Endocrine Abstracts

Type 2 diabetes (T2D) affects 1 in 15 people in the U.K, ischaemic damage is predominant and caused by hypoxia. The physiological response to hypoxia is an increase in the transcription factor hypoxia inducible factor (HIF)-1α, which results in reduced oxygen consuming. Previously we have demonstrated that the diabetic heart fails to respond to hypoxia and the aim of this work was to determine if a similar effect was seen in the kidney. HEK293T cells were incubated for 8h in MEM media with or without 0.5 mM long-chain fatty acids (LCFA).
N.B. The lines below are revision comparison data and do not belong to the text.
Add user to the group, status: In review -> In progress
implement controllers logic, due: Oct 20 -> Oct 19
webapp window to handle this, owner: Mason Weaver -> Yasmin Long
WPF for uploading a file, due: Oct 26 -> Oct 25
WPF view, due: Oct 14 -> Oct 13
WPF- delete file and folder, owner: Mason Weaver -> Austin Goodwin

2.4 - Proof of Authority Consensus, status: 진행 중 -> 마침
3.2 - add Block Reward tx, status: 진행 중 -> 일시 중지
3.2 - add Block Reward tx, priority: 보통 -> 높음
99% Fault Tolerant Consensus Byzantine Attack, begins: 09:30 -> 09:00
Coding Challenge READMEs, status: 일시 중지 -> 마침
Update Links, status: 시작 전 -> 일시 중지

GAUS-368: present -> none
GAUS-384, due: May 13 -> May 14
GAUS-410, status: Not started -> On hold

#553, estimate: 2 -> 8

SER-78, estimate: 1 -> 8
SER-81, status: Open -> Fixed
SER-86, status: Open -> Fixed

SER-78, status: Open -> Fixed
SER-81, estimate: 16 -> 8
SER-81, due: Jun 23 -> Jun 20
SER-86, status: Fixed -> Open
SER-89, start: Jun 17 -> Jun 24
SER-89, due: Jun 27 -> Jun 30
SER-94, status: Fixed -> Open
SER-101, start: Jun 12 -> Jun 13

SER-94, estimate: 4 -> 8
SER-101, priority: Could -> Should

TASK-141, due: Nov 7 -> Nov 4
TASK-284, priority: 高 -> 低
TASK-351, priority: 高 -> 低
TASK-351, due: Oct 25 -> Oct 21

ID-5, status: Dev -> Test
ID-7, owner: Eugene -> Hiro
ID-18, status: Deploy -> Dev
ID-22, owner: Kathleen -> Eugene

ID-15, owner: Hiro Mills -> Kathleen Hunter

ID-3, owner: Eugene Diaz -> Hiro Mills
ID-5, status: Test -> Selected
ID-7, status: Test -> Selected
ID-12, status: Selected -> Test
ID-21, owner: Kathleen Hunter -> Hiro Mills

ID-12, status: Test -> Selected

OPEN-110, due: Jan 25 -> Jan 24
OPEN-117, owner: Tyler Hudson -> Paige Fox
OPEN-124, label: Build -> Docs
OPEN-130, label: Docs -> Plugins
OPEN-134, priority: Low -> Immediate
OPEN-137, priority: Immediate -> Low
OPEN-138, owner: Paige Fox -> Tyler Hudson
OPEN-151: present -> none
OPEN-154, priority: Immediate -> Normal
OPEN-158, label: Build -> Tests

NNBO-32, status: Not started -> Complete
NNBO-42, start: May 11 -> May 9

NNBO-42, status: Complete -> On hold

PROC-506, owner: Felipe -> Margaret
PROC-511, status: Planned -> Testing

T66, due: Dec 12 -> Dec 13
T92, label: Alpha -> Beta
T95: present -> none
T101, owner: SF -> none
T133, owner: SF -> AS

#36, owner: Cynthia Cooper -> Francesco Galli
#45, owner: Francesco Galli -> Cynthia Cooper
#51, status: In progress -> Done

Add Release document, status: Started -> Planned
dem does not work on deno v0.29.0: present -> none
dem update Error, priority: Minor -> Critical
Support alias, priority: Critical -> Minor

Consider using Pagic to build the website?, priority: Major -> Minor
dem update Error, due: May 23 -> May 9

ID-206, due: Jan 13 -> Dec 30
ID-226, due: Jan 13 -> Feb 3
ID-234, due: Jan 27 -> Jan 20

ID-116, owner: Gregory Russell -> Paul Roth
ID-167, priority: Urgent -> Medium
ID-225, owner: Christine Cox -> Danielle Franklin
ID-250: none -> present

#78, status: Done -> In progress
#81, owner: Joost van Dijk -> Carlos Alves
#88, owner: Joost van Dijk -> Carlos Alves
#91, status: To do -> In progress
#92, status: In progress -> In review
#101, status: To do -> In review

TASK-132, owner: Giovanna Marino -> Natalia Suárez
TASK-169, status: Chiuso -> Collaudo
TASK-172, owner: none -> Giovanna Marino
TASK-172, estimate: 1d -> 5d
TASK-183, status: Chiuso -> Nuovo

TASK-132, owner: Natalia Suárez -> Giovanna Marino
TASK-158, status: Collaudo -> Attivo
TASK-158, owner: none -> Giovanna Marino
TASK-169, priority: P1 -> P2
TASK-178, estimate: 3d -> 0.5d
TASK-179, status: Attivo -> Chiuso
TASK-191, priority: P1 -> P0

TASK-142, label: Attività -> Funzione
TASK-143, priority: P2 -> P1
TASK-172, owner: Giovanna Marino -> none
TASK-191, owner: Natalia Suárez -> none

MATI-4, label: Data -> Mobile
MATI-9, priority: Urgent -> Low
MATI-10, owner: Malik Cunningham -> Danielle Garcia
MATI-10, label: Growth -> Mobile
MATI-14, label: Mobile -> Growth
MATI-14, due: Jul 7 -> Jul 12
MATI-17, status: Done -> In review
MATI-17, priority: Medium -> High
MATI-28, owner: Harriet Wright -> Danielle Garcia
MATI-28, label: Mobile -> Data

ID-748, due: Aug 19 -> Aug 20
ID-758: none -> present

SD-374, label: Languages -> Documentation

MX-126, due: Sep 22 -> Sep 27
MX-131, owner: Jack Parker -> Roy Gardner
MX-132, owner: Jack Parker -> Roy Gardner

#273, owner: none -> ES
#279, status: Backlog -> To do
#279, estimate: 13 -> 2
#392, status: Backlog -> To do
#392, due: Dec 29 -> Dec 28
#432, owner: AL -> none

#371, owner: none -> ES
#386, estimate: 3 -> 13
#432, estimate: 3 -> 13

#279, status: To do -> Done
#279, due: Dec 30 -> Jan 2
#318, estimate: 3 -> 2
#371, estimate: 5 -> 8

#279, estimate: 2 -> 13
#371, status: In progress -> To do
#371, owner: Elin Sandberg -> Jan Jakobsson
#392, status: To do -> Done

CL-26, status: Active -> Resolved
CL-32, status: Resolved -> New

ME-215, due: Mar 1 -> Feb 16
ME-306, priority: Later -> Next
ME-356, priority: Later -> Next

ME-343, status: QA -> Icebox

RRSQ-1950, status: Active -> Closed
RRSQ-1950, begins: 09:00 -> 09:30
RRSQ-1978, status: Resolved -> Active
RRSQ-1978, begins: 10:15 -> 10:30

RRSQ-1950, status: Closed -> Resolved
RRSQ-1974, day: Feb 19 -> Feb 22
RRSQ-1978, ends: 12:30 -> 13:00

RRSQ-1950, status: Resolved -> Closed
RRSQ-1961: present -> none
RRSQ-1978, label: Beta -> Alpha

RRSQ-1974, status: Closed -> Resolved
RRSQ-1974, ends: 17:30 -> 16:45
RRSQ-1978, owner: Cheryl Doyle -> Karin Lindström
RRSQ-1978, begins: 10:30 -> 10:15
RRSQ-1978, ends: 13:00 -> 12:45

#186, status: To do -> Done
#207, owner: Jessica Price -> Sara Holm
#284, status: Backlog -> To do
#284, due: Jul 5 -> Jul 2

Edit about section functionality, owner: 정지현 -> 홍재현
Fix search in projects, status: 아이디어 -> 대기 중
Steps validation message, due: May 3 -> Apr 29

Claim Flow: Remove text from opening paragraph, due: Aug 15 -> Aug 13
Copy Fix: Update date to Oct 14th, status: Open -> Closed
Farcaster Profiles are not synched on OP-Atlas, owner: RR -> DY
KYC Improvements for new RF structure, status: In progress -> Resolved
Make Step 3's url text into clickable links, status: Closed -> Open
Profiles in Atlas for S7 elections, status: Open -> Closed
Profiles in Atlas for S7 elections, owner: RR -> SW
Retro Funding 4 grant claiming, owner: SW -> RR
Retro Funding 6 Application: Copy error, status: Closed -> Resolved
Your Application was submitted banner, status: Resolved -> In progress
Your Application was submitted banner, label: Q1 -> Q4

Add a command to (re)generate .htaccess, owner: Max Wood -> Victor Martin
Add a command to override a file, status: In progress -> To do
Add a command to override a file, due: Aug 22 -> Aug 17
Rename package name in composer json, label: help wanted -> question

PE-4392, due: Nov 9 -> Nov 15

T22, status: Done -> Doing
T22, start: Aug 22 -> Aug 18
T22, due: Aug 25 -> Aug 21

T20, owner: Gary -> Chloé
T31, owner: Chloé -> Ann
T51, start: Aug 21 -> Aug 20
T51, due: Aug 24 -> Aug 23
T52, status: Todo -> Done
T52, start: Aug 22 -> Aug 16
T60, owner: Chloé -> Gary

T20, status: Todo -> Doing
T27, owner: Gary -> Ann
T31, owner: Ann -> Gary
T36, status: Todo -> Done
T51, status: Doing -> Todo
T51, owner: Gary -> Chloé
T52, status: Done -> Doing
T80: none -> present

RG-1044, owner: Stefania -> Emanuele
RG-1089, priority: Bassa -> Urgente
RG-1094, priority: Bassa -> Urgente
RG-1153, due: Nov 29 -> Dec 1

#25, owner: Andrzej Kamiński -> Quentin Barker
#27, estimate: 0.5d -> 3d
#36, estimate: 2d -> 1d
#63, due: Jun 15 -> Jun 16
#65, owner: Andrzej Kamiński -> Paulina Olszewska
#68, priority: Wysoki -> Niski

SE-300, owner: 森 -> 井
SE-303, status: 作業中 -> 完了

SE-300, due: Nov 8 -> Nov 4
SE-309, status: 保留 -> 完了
After this initial incubation, media was replenished flasks were split between normoxiaand the hypoxic (2% O₂) for 16h (n = 4 for each condition). qRT-PCR was performed on HIF1α-mediated genes: VEGF-A, GLUT-1, CA9, NDRG1, and EGLN1. Gene expression was normalised to the geomean of housekeeping genes; b-actin, RPL13A and HRPT1. To assess cell viability, a separate 96 well plate was incubated and at 16h alamarBlue was added for another 4h, and absorbance read at 570 nm and 600 nm. In control HEK293T cells 16h of hypoxia significantly (P < 0.05) induced gene expression in all 5 of our target genes, compared to normoxia with between 30 and 70% increase in gene expression. Interestingly, cells incubated with LCFAs failed to increase gene expression in hypoxia, with no significant difference in any of the 5 genes when compared to normoxia. Incubation with LCFAs led to as 54% decrease in cell viability in hypoxia compared to hypoxic controls. Hypoxia significantly increases the expression of HIF1α-mediated genes: VEGF-A, GLUT-1, NDRG1, EGLN1, and CA9 in HEK293T cells. These data suggest that LCFAs blunt the normal HIF-1α response in hypoxia, preventing vital adaptation and cell survival. Thereby demonstrating that LCFAs, in T2D, could be responsible for increased damage during ischemia and increased mortality from renal complications.